**TEXTO FUENTE:**
El ministro de Agricultura, Pesca y Alimentación, Luis Planas, abogó hoy por la digitalización y las energías renovables como herramientas para mejorar la rentabilidad de las explotaciones agrarias. Hay que hacer, dijo, un uso eficiente del agua en un momento en el que es cada vez un recurso más escaso. “Tenemos que ser capaces de aplicar nuevas tecnologías para aprovecharla”, remarcó durante una visita a las obras del sector VII en el Canal del Páramo Bajo de León.

Planas aseguró que el Gobierno tiene la voluntad de hacer “todo aquello que esté en nuestra mano para mejorar el regadío y la rentabilidad de las explotaciones agrarias. Si no lo conseguimos, tenemos un problema de futuro”. Esa rentabilidad pasa también por lograr una reducción de costes para el agricultor y no se trata, dijo, de aplicar la doble tarifa que solicitan y que no se ha conseguido poner en marcha por dificultades que también atañen al ámbito europeo.

“La vía del medio y largo plazo pasa necesariamente por las energías renovables. En buena parte del regadío en las propias balsas se dispone de placas fotovoltaicas y elementos que contribuyan a disminuir el coste energético”, afirmó antes de señalar que “no hay una solución mágica, la solución realmente es conseguir la eficiencia energética a través de las energías renovables y eso significa mayor inversión, pero aprovechando los fondos que tenemos ahora tenemos que hacerlo, particularmente con cargo a los fondos de recuperación”.

El regadío, insistió, tiene que ser rentable y productivo “y de ahí la importancia de actuaciones como esta” dijo sobre las casi 24.000 hectáreas que suponen el conjunto de la intervención en el Canal del Páramo Bajo que hoy visitó.

Planas, quien recordó que Castilla y León acapara el 26,7 por ciento de las actuaciones en materia de regadío que se llevan a cabo en España -con 17 actuaciones en curso por importe de casi 250 millones-, comentó también que la Comunidad recibirá 83 millones para proyectos relacionados con esta materia procedentes del Fondo de Recuperación, Transformación y Resiliencia.

**TAREA PROPUESTA:**
Transcribe sin cambios el pasaje del texto sobre el regadío que va desde "El ministro de" hasta "Bajo de León.".

**REGISTROS DE DATOS:**

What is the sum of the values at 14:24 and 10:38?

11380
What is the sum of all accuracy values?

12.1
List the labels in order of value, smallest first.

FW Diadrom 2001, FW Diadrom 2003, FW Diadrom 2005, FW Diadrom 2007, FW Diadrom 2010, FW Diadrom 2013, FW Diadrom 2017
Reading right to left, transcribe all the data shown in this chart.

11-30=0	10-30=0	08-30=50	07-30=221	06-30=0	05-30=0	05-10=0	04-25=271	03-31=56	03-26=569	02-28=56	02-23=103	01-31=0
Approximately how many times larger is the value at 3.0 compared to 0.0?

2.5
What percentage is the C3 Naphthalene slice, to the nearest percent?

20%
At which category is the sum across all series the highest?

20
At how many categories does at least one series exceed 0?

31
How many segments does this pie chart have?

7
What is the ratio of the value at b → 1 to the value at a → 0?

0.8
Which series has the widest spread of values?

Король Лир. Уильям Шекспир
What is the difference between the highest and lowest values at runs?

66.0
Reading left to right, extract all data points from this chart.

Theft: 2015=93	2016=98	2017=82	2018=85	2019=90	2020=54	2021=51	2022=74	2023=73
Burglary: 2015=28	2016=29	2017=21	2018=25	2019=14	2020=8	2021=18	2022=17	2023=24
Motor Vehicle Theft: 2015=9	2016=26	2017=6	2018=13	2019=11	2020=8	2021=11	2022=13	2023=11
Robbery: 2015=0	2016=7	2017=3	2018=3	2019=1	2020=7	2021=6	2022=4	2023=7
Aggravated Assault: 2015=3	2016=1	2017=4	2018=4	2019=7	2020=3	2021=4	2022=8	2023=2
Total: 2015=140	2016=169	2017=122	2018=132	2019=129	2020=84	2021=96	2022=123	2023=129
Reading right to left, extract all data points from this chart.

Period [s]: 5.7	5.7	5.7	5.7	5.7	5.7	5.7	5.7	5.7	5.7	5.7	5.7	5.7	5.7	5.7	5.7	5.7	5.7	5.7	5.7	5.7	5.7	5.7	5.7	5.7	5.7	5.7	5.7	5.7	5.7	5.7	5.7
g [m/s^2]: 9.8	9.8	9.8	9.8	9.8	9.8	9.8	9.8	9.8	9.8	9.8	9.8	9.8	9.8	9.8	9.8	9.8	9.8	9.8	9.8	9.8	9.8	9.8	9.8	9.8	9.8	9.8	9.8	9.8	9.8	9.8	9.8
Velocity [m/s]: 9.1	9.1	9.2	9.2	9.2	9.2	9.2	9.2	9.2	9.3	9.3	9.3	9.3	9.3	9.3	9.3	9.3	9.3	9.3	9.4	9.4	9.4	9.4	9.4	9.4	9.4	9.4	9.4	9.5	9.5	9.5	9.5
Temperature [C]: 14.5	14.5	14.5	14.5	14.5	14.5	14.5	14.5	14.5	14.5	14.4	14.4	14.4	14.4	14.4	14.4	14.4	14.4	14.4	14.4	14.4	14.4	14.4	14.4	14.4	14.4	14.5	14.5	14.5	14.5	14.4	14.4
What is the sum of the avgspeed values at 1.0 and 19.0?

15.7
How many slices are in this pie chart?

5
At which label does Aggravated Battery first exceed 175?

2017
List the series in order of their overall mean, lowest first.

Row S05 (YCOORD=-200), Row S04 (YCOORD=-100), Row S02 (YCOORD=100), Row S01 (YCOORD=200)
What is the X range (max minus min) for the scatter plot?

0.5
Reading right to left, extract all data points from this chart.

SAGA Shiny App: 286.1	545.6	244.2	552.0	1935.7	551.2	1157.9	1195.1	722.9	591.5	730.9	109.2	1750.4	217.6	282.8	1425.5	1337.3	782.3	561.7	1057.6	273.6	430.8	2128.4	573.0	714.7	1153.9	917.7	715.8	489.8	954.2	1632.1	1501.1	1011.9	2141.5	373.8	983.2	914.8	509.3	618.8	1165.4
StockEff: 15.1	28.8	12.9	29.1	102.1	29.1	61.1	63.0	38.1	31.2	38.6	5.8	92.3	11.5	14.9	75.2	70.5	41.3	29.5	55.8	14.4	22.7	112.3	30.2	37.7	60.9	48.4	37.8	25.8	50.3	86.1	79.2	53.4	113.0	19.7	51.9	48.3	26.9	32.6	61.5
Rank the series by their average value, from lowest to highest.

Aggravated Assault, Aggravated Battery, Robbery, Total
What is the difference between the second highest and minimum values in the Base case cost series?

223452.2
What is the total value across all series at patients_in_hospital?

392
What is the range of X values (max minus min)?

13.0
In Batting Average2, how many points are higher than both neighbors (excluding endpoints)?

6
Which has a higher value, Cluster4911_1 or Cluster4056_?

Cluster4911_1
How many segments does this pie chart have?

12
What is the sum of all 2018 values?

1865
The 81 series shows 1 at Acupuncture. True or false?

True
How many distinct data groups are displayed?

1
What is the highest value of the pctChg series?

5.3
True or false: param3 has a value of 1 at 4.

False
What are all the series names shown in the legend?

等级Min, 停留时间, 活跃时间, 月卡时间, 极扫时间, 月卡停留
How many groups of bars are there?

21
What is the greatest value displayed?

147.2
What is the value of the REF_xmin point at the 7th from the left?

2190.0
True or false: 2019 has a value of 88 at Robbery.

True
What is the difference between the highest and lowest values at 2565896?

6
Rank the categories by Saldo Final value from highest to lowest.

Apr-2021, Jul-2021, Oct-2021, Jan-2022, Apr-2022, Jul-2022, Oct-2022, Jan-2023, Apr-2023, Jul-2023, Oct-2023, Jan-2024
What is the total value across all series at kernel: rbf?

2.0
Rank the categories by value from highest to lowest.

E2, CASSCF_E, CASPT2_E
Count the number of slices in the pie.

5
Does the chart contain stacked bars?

**SOLUCIÓN REDACTADA:**
El ministro de Agricultura, Pesca y Alimentación, Luis Planas, abogó hoy por la digitalización y las energías renovables como herramientas para mejorar la rentabilidad de las explotaciones agrarias. Hay que hacer, dijo, un uso eficiente del agua en un momento en el que es cada vez un recurso más escaso. “Tenemos que ser capaces de aplicar nuevas tecnologías para aprovecharla”, remarcó durante una visita a las obras del sector VII en el Canal del Páramo Bajo de León.